Research Question 2 (RQ2): Is it possible to use a Large Language Model (LLM) to enhance data generation for hardware trojan research?
Answer to RQ2: Yes, a method for synthetic data generation with ChatGPT-4 LLM was proposed and validated with study cases of RISC-V, hardware wallet, and hardware Proof of Work (PoW) miner. The method consists of providing a hardware trojan taxonomy and a golden model to the LLM and asking for hardware trojan generation using prompt engineering. Hardware trojan diversity, hardware trojan overhead, and total Verilator (PyVerilator version 0.7.0) tool warnings were analyzed. Additionally, some experiments of hardware trojan detection using LLM were also performed using the generated synthetic data.
Future work may apply the proposed approach to other cores such as post-quantum hardware implementations.
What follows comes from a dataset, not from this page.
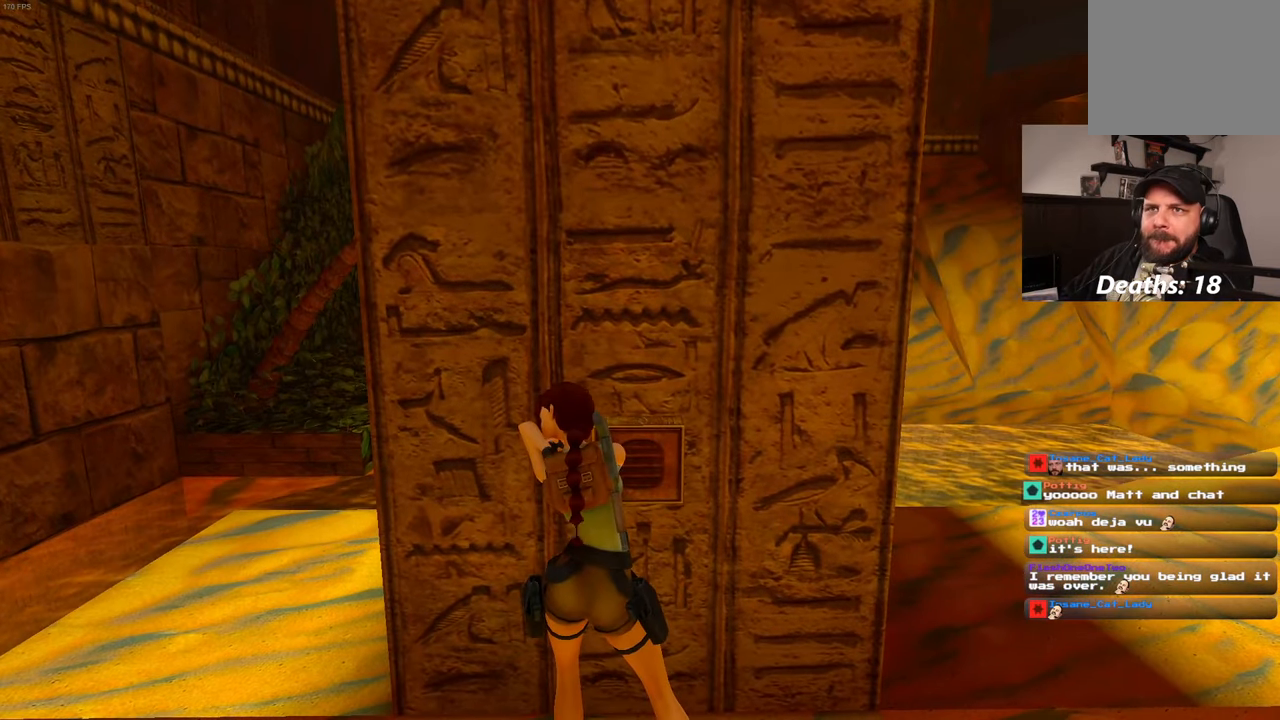
{"dt_ms": 500, "buttons": [], "left_stick": "center", "right_stick": "center", "events": []}
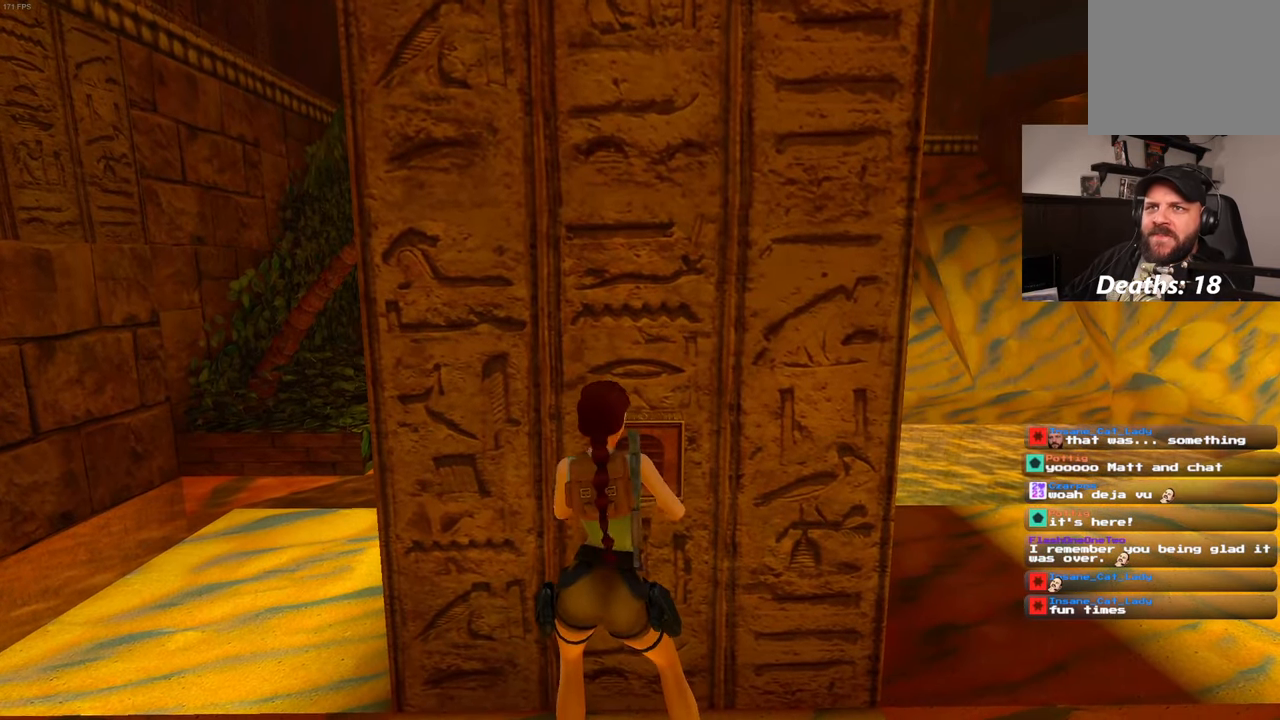
{"dt_ms": 500, "buttons": [], "left_stick": "center", "right_stick": "center", "events": []}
Similar to the present implementation, it is expected that the examples also only present two types of trigger (external and time-based), but other interesting venues for future research are using other Large Language Models, different prompts, and temperature levels to obtain a more diverse synthetic dataset.
The experiments of hardware trojan detection were performed with the same tool (ChatGPT-4) used in the generation as an example of attack and defense using a tool with similar capabilities, but a relevant opportunity for future research is to use an adversarial machine learning approach for enhanced hardware trojan generation. Considering the PAIR attack found in the literature, an LLM was used as a red team to generate prompt injections to break another LLM used as a blue team [23]. A similar approach is to use an open-source uncensored8 LLM for hardware trojan generation (to avoid the safety constraints found in the present research) and the proprietary ChatGPT-4 for hardware trojan detection. If an initially generated hardware trojan is detected by the blue team model, then the red team can use the responses to generate an enhanced hardware trojan. After some rounds of generation and detection, then a complex and harder-to-detect trojan would be generated.
Moreover, it is also possible to apply other detection tools to perform hardware trojan detection. Some relevant examples found in the literature are UCI, FANCI, and ANGEL. UCI (Unused Circuit Identification) uses a test suite to identify intermediate logic to investigate [35] data flow dependencies. FANCI (Functional Analysis for Nearly-unused Circuit Identification) uses the degree of dependence between outputs and inputs using Boolean functions to identify combinations of inputs that are rarely used but have an impact on the circuit outputs [36]. ANGEL technique is an evolution of FANCI that considers signals from predecessor states [37]. Future work may apply these other tools that are not based on AI in the dataset generated using ChatGPT-4.

Author Contributions

Conceptualization, W.V.R. and V.T.H.; methodology, W.V.R. and V.T.H.; software, V.T.H.; validation, W.V.R.; data collection, V.T.H.; writing—original draft preparation, V.T.H.; writing—review and editing, W.V.R. and V.T.H. All authors have read and agreed to the published version of the manuscript.

Funding

This research was funded by the Graduate Program in Electrical Engineering (PPGEE) from the Polytechnic School of the University of São Paulo. This study was financed in part by the Coordenação de Aperfeiçoamento de Pessoal de Nível Superior–Brasil (CAPES)–Finance Code 001.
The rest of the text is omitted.